According to the American Express Open State of Women-Owned Business Report there were more than 8.1 million women-owned businesses in the United States in 2011, generating nearly $1.3 trillion in revenues and employing nearly 7.7 million people.
In addition, between 1997 and 2011, when the number of businesses in the U.S. increased by 34 percent, the number of women-owned firms increased by 50 percent - a rate that's one and a half times the national average.
However, many female entrepreneurs still insist they face a lot of hurdles when it comes to being successful.
"Women entrepreneurs face more challenges than their male counterparts in their journeys towards business success, especially with regard to raising capital," said entrepreneur Jacqueline Baptist.
In order to raise awareness about the difficulties female entrepreneurs encounter, Baptist has joined forces with independent film producer Elizabeth Dell to make a documentary about women-owned businesses.

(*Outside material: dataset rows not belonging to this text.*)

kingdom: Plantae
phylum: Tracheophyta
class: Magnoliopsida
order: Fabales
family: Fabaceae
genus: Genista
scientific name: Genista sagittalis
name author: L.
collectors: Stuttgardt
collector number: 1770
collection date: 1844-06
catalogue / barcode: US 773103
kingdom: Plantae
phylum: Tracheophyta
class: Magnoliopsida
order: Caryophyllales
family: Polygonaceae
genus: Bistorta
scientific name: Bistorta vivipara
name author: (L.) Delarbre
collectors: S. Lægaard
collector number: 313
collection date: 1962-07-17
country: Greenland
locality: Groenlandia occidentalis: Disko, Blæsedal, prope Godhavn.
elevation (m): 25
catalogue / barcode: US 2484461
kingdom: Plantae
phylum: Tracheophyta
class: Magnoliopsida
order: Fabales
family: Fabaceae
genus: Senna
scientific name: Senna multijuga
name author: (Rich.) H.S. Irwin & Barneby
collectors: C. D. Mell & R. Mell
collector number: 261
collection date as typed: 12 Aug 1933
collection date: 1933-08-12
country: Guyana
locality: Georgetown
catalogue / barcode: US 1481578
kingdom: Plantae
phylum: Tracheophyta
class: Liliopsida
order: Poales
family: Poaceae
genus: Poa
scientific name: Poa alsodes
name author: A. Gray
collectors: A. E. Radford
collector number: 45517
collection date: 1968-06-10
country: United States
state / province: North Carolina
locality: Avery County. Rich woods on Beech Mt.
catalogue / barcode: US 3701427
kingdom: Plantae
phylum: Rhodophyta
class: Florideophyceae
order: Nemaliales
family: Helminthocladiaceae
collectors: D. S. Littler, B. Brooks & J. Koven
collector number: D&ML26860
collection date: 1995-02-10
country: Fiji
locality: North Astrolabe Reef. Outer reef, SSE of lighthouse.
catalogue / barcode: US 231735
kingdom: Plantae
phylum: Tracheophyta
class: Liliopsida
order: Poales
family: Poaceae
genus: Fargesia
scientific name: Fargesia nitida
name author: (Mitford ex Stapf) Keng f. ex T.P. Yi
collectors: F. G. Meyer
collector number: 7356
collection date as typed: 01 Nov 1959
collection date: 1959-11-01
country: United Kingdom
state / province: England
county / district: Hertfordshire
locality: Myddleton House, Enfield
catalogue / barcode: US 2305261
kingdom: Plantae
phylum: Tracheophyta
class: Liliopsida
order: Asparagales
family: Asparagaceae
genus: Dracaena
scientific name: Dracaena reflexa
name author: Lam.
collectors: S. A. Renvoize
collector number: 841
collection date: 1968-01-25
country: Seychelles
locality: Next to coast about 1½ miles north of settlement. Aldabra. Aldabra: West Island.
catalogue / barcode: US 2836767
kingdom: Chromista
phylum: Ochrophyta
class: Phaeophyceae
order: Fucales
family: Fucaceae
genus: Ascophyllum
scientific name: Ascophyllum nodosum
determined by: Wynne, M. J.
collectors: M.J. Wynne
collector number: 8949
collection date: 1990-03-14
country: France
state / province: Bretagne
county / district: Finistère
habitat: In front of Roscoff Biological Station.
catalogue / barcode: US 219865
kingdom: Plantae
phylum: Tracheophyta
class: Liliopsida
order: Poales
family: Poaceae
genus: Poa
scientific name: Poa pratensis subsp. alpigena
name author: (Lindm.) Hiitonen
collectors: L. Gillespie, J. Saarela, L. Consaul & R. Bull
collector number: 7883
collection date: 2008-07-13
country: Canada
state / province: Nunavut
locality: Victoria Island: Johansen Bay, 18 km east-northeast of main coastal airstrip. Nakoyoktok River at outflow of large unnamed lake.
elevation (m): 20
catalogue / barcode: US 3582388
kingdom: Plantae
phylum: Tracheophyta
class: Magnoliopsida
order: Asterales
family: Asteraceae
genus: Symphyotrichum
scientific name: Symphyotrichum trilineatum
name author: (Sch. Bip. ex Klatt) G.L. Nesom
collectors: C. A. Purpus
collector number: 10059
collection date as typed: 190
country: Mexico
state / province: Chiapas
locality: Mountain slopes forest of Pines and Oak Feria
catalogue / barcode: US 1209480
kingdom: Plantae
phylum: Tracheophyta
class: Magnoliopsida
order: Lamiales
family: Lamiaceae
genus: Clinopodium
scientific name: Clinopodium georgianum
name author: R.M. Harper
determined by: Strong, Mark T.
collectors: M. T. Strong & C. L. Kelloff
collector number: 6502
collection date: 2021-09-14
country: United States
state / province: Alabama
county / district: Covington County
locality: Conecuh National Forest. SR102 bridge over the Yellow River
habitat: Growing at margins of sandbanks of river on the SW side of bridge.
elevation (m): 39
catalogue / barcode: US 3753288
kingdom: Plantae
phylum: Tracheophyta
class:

The film, titled "She Means Business," documents the trials, tribulations and successes of a select few women entrepreneurs. Through their experiences, the documentary explores key issues such as similarities and differences in female-led versus male-led companies, women's access to capital and entrepreneur training and business skills as well as successes and strategies of woman-led businesses.
"Our documentary will be a major step in addressing this inequality by raising the stature of women in business and making their voices heard and this is very important for our economy and our country. Women make great entrepreneurs," said Baptist.
One of the film's advisors, former CEO Judy Robinett, recently told Forbes that in addition to finding financing, female entrepreneurs tend to struggle with confidence, perseverance and a commitment to achieving their goals.
She told the publication that women business owners need to embrace four specific behaviors in order to triumph in the business world. They are accepting and moving forward from failure, increasing self-confidence, asking for what they want and need as well as understanding the importance of relationships, connections and strategies.
Right now, Baptist and Dell are working to raise money in order for the film to be a success. They have already raised more than $20,000, but are 10 percent to their goal.
"We need your support," said author Jess Weiner, who's being featured in the film. "We need you to put your money where your mouth is, where your passion is. So, if you love entrepreneurs, want to learn more about them, if you want to support women owned businesses, give to this film and help it get made"
Those who support the film financially will be able to attend various consultations, power lunches and events focusing on female entrepreneurship.